» Data for this task
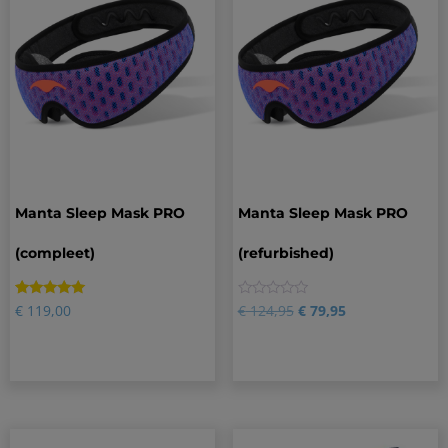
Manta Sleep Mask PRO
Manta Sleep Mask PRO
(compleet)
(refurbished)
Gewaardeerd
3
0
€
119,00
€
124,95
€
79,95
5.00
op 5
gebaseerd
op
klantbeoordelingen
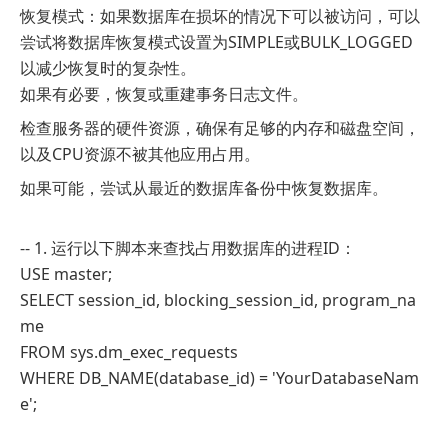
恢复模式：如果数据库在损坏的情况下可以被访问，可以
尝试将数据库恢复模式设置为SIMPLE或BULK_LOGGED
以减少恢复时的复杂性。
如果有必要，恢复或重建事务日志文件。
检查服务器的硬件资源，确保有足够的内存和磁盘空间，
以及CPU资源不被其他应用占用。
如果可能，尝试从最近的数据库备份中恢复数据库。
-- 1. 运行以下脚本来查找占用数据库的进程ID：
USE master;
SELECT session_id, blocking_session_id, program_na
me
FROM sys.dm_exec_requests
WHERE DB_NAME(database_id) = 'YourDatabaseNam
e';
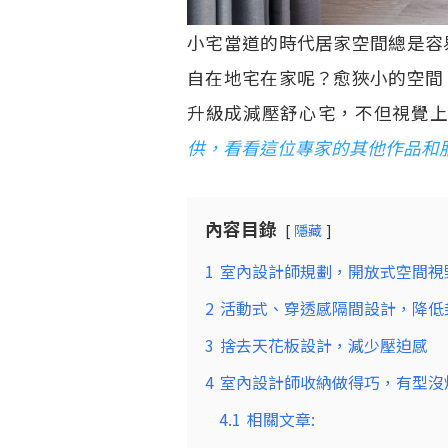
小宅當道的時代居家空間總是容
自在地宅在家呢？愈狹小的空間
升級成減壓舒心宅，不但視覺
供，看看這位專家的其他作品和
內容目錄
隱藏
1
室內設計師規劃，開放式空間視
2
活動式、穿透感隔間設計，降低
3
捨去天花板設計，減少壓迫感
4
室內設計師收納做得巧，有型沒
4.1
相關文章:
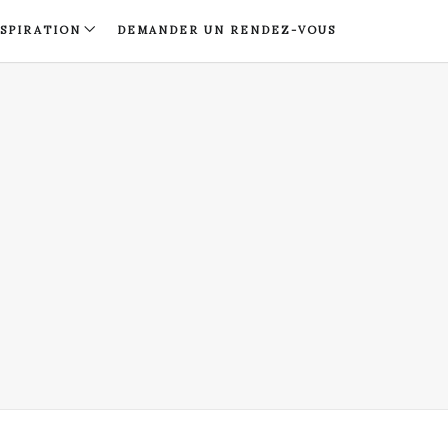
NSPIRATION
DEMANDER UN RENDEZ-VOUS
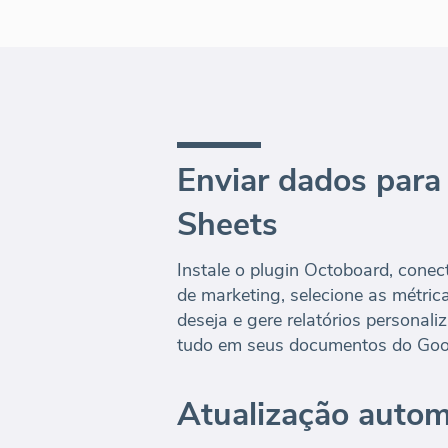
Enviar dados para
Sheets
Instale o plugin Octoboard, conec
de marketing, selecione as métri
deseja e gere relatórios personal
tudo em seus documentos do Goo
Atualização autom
* * *
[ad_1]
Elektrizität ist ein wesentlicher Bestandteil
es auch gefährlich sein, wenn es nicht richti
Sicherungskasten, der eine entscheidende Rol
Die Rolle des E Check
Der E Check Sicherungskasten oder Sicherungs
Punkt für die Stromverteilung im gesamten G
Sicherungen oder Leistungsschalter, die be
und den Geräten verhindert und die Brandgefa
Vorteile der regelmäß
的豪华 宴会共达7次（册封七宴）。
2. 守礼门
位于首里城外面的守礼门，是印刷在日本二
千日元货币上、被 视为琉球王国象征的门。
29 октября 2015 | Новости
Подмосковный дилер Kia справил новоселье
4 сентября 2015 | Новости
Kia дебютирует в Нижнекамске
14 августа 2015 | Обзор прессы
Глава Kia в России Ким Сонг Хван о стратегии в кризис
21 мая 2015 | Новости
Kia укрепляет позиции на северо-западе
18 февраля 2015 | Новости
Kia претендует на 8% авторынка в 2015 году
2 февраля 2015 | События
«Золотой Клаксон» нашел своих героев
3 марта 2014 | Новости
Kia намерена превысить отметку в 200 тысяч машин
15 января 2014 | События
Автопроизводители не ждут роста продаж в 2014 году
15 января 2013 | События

» Assignment
Only the lines above from the one with "Kia претендует на 8% авторынка в 2015 году" through the one with "15 января 2013 | События" should be duplicated, character for character.

» Response
Kia претендует на 8% авторынка в 2015 году
2 февраля 2015 | События
«Золотой Клаксон» нашел своих героев
3 марта 2014 | Новости
Kia намерена превысить отметку в 200 тысяч машин
15 января 2014 | События
Автопроизводители не ждут роста продаж в 2014 году
15 января 2013 | События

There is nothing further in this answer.